Every entry below must be repeated exactly; skip the pictures.
# # #
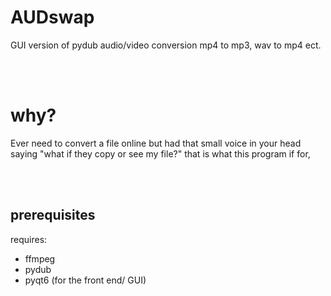 # AUDswap
GUI version of pydub audio/video conversion mp4 to mp3, wav to mp4 ect.

<br> <br>
# why?
Ever need to convert a file online but had that small voice in your head saying "what if they copy or see my file?" 
that is what this program if for, 

<br><br>
## prerequisites 
requires: 
* ffmpeg
* pydub
* pyqt6 (for the front end/ GUI)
# # #
WORKED SOLUTION ->
 # AUDswap
GUI version of pydub audio/video conversion mp4 to mp3, wav to mp4 ect.

<br> <br>
# why?
Ever need to convert a file online but had that small voice in your head saying "what if they copy or see my file?" 
that is what this program if for, 

<br><br>
## prerequisites 
requires: 
* ffmpeg
* pydub
* pyqt6 (for the front end/ GUI)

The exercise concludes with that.